Smart cities and how municipalities are changing the way they see WiFi

Smart cities and how municipalities are changing the way they see WiFi


Hardik Bhatt is the Chicago-based managing director for global market development for Cisco Systems Inc.’s Internet of Everything for Cities practice. He works with governments, including the City of Chicago, to connect and control public services through sensors that feed data into command centers to improve operations and livability. Bhatt earlier was chief information officer for the City of Chicago and commissioner for the Chicago Department of Innovation and Technology. He explains Chicago’s progress and room for growth as a smart city.
Q. What key lesson have you learned trying to innovate government?
A. Government’s core competence is making sure that the citizens have the education, tools and awareness of leveraging what the private sector has to offer and let the private sector build access and mobile broadband. In 2007, municipalities saw WiFi as an alternative for citizens to access the Internet, nothing beyond that. Now municipalities are looking at WiFi as an outdoor way of controlling and managing their assets. A side benefit of that is citizen access to WiFi. So we're seeing that happening for different reasons than what we tried in 2007.
Q. What’s an example of how the Internet of Everything (IOE) helps cities work better?
A. There is a direct correlation of the lighting condition in a particular area to how the city is perceived. If you have better lighting, then the perception of safety drives upper-class people into that neighborhood, schools are better, and the taxes you collect are much higher than in the darker, high-crime areas. 
Connected streetlights can let municipalities adjust the light on the street. If the City of Chicago has 300,000 light poles and has a way to know exactly the condition of each of these lights and for the lights to be intelligent to control the level of light below on the street, it will save administration and management time and electricity but still give the optimal amount of light.  
Q. Besides Cisco’s sponsorship of the 1871 tech incubator and your board seat on the Chicago Innovation Awards, how do you work with startups?
A. We look for the complementary portions of our solutions. A company from the Bay Area called Streetline (Inc.) is our partner for parking management. We have a few programs that we focus on startups. Last year, we announced a $100 million Internet of Everything investment fund, investing into startups at the early stage that have gone through the seed-funding round.
For the Internet of Things World Forum in October in Chicago, we have an IOE grant challenge. We are going to announce the winner, who will get seed funding with no strings attached. We are also partners of the Chicago Innovation Exchange, another incubator being built out of the University of Chicago. Cisco has sponsored its entrepreneur-in-residence.
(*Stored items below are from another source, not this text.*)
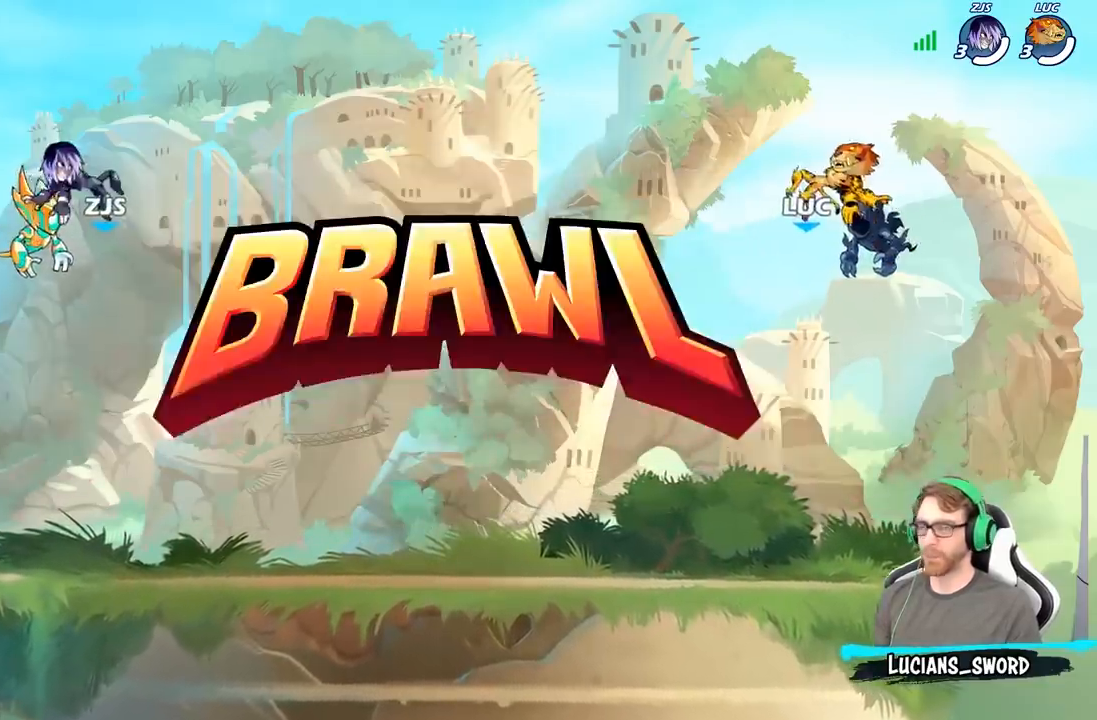
{"buttons": [], "left_stick": "center", "right_stick": "center", "events": []}
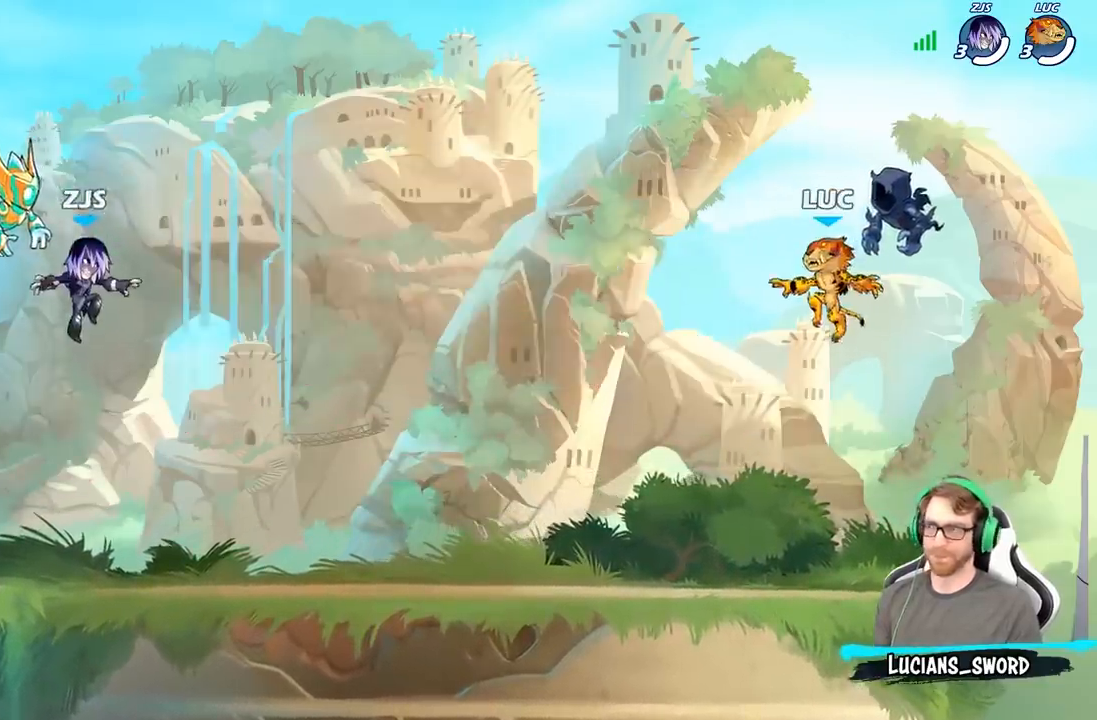
{"buttons": [], "left_stick": "center", "right_stick": "up", "events": [[450, "right_stick", "up"]]}
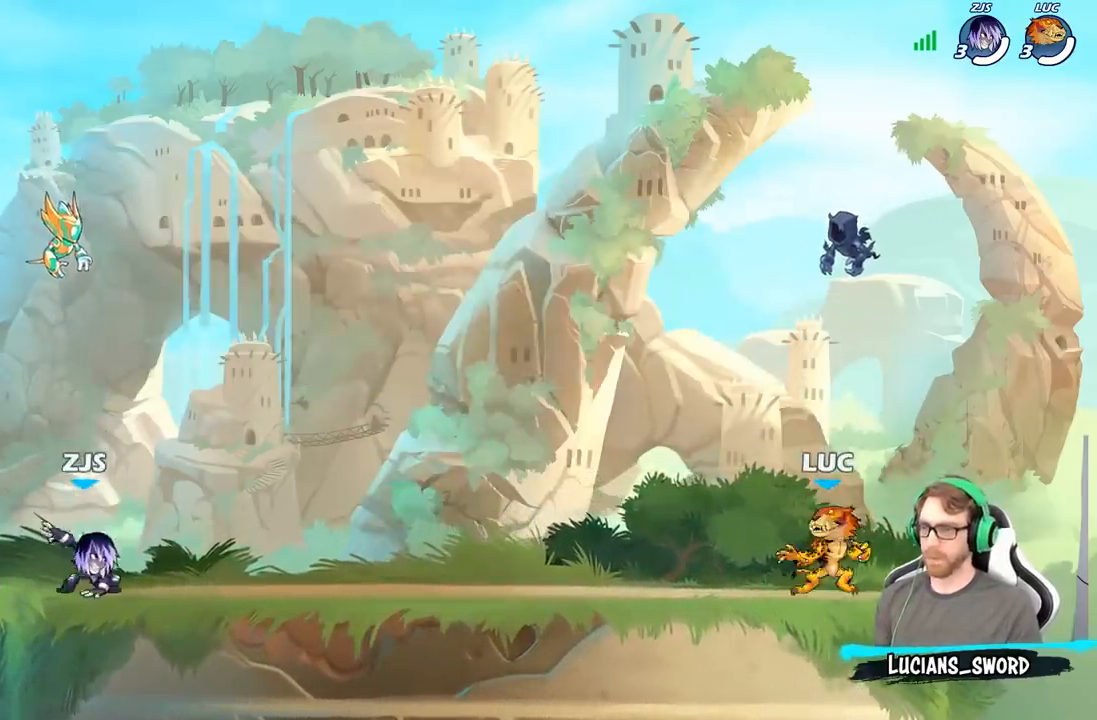
{"buttons": [], "left_stick": "center", "right_stick": "center", "events": [[100, "right_stick", "center"], [167, "right_stick", "up"], [267, "right_stick", "center"]]}
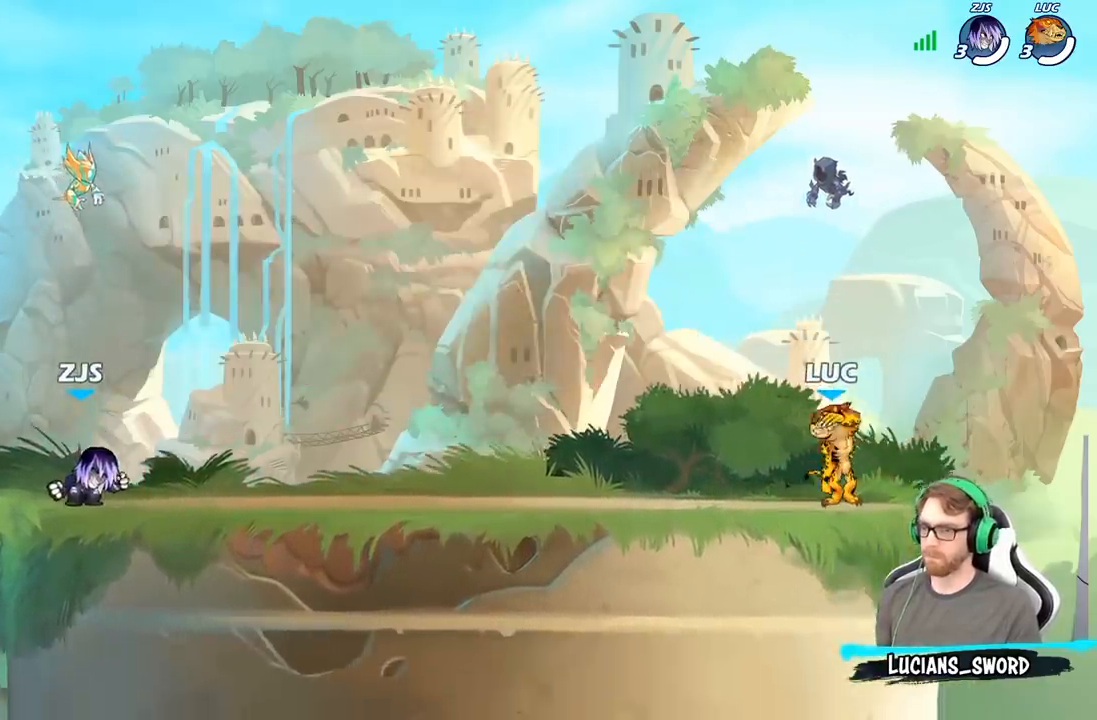
{"buttons": [], "left_stick": "center", "right_stick": "center", "events": []}
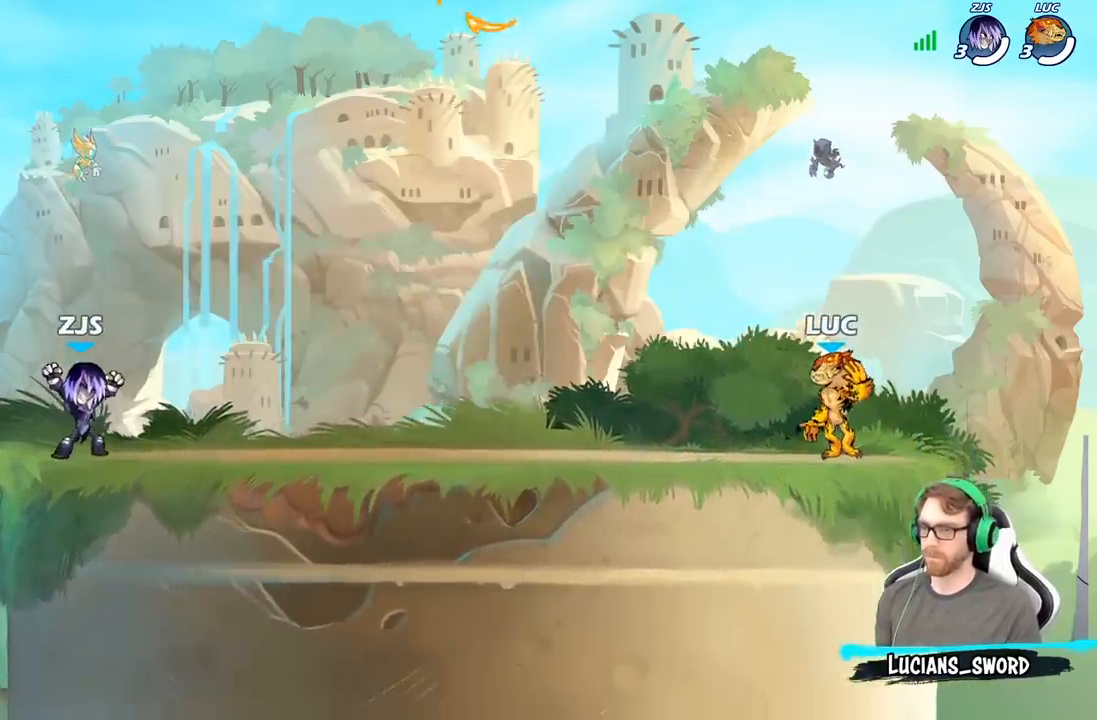
{"buttons": [], "left_stick": "center", "right_stick": "center", "events": []}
We will not only provide funding for a few of those finalists to start having their ideas built, we’ll also provide them mentorship, technology and space.
Q. What’s the biggest opportunity for Chicago to tackle next?
A. The next technology challenge the city can or should do is to leverage what I call their existing fiber layout. Right now every agency has its own connectivity. Barcelona took a 500-acre area called 22@. Twenty years ago, it was an industrial warehouse area like what the far South Side of Chicago is. They completely revamped the area by building an innovation district. Chicago has a similar opportunity with the Chicago Innovation Exchange opening on 53rd Street.
There is this huge land on the South Side called Chicago Lakeside, the old U.S. Steel mill, which is (about) 600 acres of vacant land. Cisco is the technology master planner for that land. With a little incentive and push from the city, county and state governments to incentivize development of that, the South Side would completely transform if (it were) developed over the next 15 to 20 years the way Barcelona did.